VoxelNeXt: Fully Sparse VoxelNet for 3D Object Detection and Tracking (CVPR 2023)
This is the official implementation of VoxelNeXt (CVPR 2023). VoxelNeXt is a clean, simple, and fully-sparse 3D object detector. The core idea is to predict objects directly upon sparse voxel features. No sparse-to-dense conversion, anchors, or center proxies are needed anymore. For more details, please refer to:
VoxelNeXt: Fully Sparse VoxelNet for 3D Object Detection and Tracking [Paper]
Yukang Chen, Jianhui Liu, Xiangyu Zhang, Xiaojuan Qi, Jiaya Jia
News
- [2023-04-23] We update the Argoverse2 dataset code. For Argoverse2, document and the pre-train weight are updated.
- [2023-04-19] We merged VoxelNeXt into Grounded-Segment-Anything.
- [2023-04-16] We released an example config file to train VoxelNeXt on KITTI.
- [2023-04-14] We combine VoxelNeXt and Segment Anything in 3D-Box-Segment-Anything.
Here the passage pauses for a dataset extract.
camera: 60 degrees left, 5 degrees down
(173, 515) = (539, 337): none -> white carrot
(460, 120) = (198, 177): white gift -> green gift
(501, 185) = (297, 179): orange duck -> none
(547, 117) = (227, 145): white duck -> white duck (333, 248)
It extends Segment Anything to 3D perception and enables promptable 3D object detection.
- [2023-04-03] VoxelNeXt is merged into the official OpenPCDet codebase.
- [2023-01-28] VoxelNeXt achieved the SOTA performance on the Argoverse2 3D object detection.
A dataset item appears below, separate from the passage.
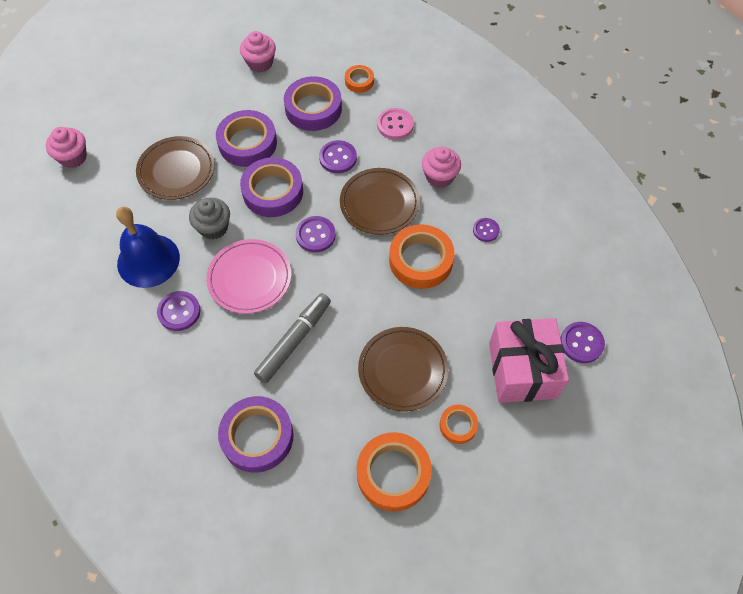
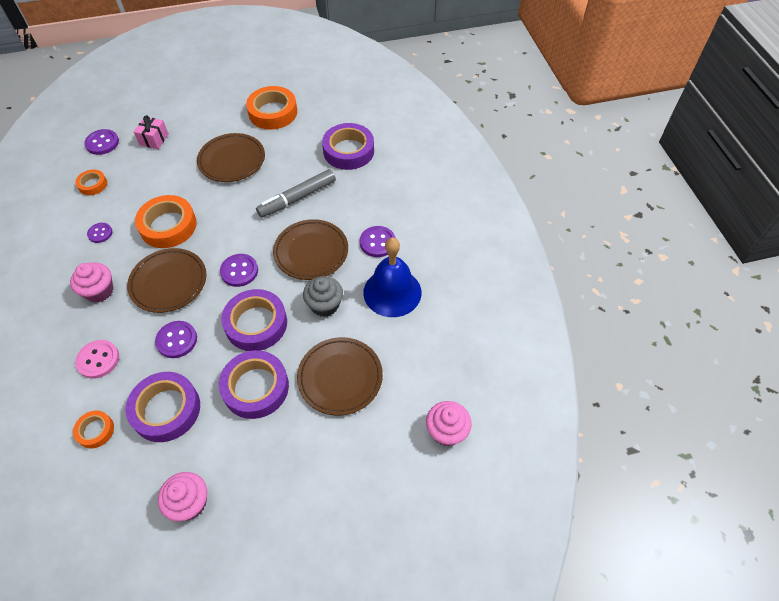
camera: 160 degrees left, 5 degrees down
(249, 278) = (311, 252): pink plate -> brown plate
(458, 425) = (217, 124): orange tape -> orange tape (93, 185)
(522, 370) = (154, 139): pink gift -> pink gift, size x0.48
- [2022-11-11] VoxelNeXt achieved 1st on the nuScenes LiDAR tracking leaderboard.
Experimental results
nuScenes Detection | Set | mAP | NDS | Download |
---|---|---|---|---|
VoxelNeXt | val | 60.5 | 66.6 | Pre-trained |
VoxelNeXt | test | 64.5 | 70.0 | Submission |
+double-flip | test | 66.2 | 71.4 | Submission |
nuScenes Tracking | Set | AMOTA | AMOTP | Download |
---|---|---|---|---|
VoxelNeXt | val | 70.2 | 64.0 | Results |
VoxelNeXt | test | 69.5 | 56.8 | Submission |
+double-flip | test | 71.0 | 51.1 | Submission |
Argoverse2 | mAP | Download |
---|---|---|
VoxelNeXt | 30.5 | Pre-trained |
Waymo | Vec_L1 | Vec_L2 | Ped_L1 | Ped_L2 | Cyc_L1 | Cyc_L2 |
---|---|---|---|---|---|---|
VoxelNeXt-2D | 77.94/77.47 | 69.68/69.25 | 80.24/73.47 | 72.23/65.88 | 73.33/72.20 | 70.66/69.56 |
VoxelNeXt-K3 | 78.16/77.70 | 69.86/69.42 | 81.47/76.30 | 73.48/68.63 | 76.06/74.90 | 73.29/72.18 |
- We cannot release the pre-trained models of VoxelNeXt on Waymo dataset due to the license of WOD.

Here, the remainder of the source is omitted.